▶ [Action item]
Write out, exactly and in full, the records given below, but not their pictures.

::::

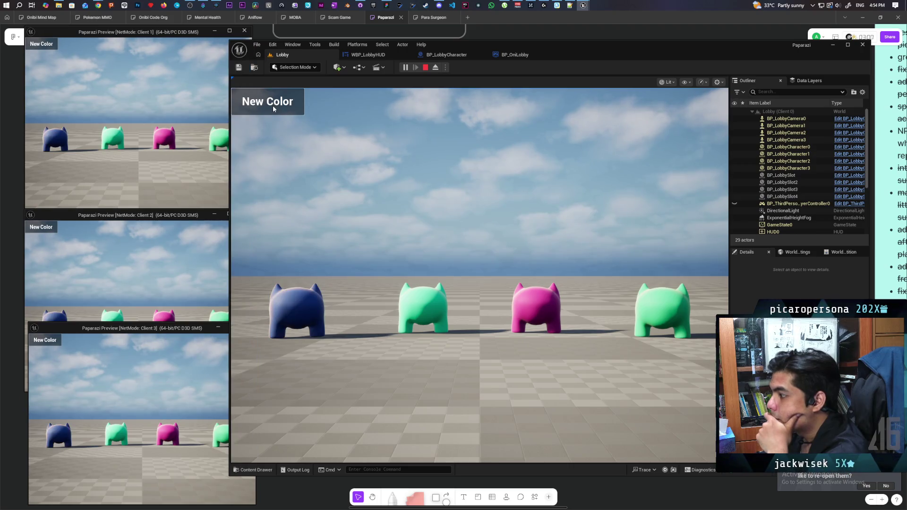
click(114, 112)
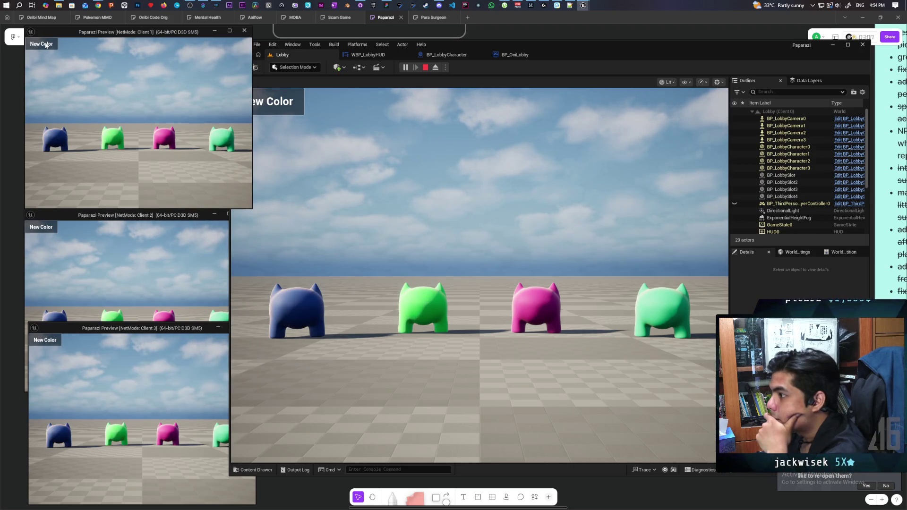
click(284, 102)
click(55, 344)
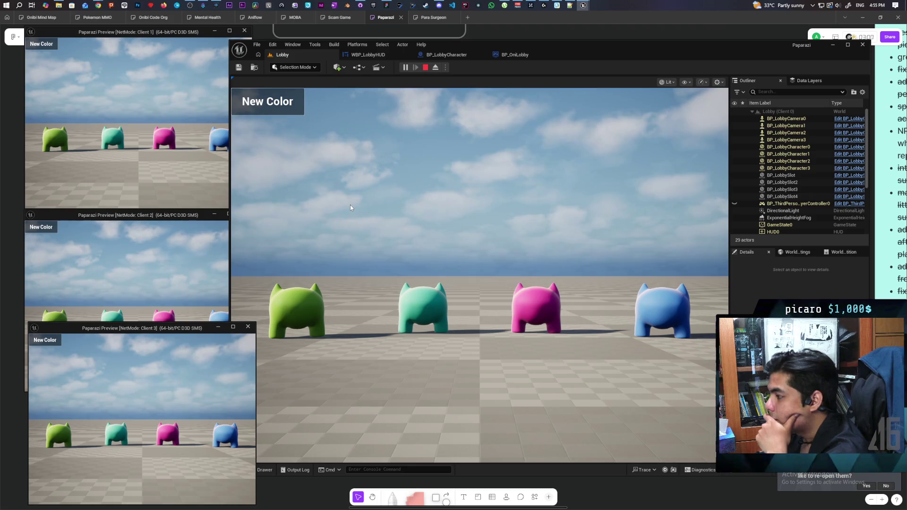
click(298, 167)
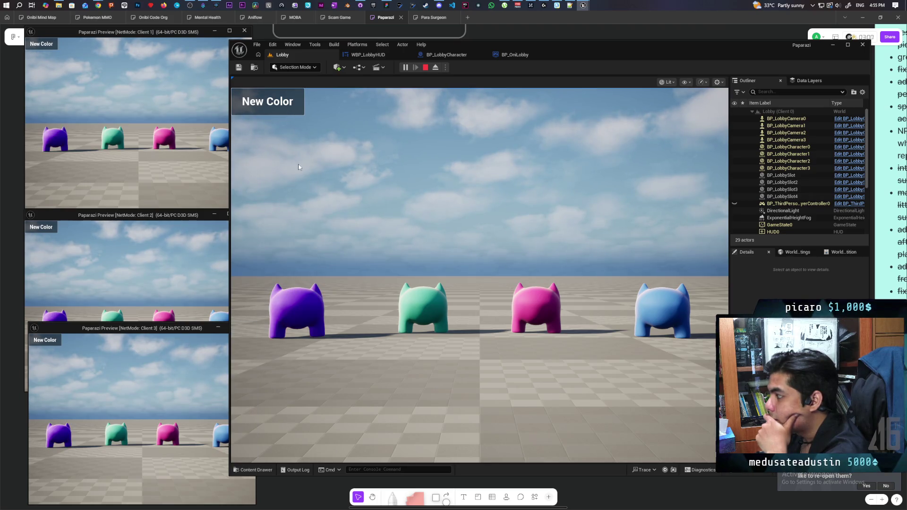
click(43, 230)
click(42, 45)
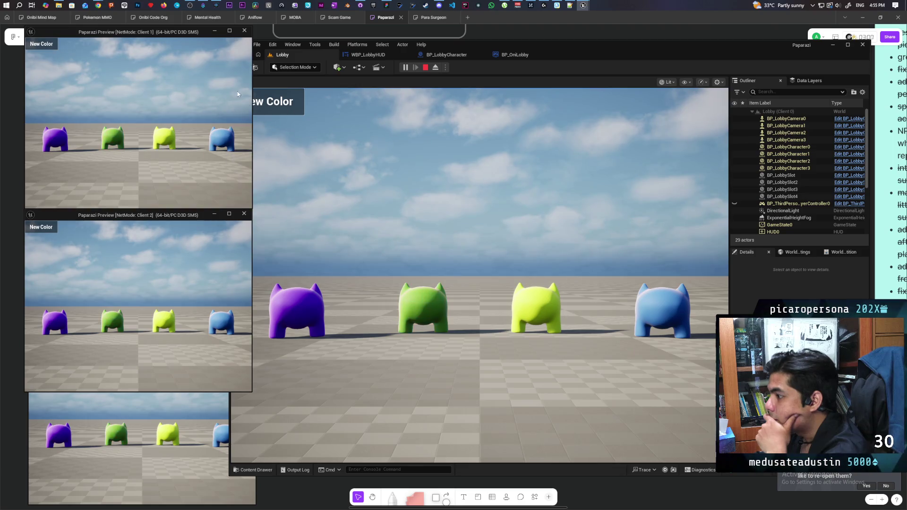
click(292, 103)
click(53, 230)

::::

▶ [Solution to the problem]
click(114, 112)
click(284, 102)
click(55, 344)
click(298, 167)
click(43, 230)
click(42, 45)
click(292, 103)
click(53, 230)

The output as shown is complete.